Machine learning is a relatively new technology afforded to us by both rapid advancements in computers as well as the new paradigm known by the buzzword “big data.” What machine learning really is is the crunching of data by computers to recognize patterns in that data. Give a computer enough data to eat up, and it’ll be very accurate in its pattern recognition.
When trying to get a computer to recognize patterns in data through machine learning, you need only a couple of things. The most important is a large set of data which has labels for each of its values. For the basics, think of a huge excel spreadsheet with some labeled columns that contain anywhere from fifty rows to hundreds of thousands of rows. As an example, think of a dataset of identifying features of fruits that has three columns: Weight, Texture, and Label. The Label is always needed in machine learning of this kind as it is the main feature of the set of stuff you’d like to find patterns in.

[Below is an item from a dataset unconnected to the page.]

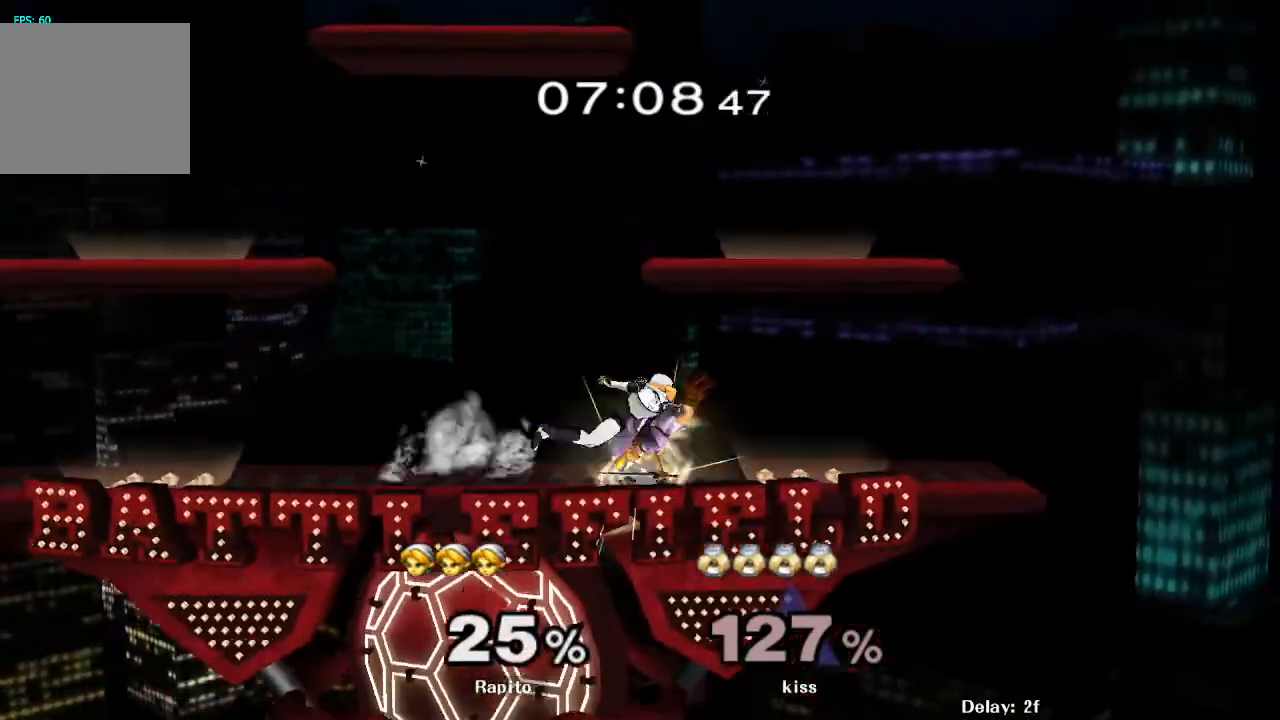
{"buttons": [], "left_stick": "center", "right_stick": "center", "events": [[433, "left_stick", "center"]]}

Oranges tend to be 150-180 grams and bumpy, while apples tend to be 120-150 grams and smooth. If you got 100 rows of data which contain data about weight and texture of example apples and oranges and then fed that into a machine learning algorithm, it would notice that very same thing. Now, if you feed the trained algorithm some new data, say 20 rows of apples and oranges different from those used to train it, it would likely be able to identify most of them correctly as either an apple or an orange. Machine learning algorithms are readily available for free online, distributed by big software companies. One example is Google’s TensorFlow. Because these systems do a lot of the heavy lifting in terms of programming for you, running a dataset through TensorFlow’s algorithm is as easy as six lines of code.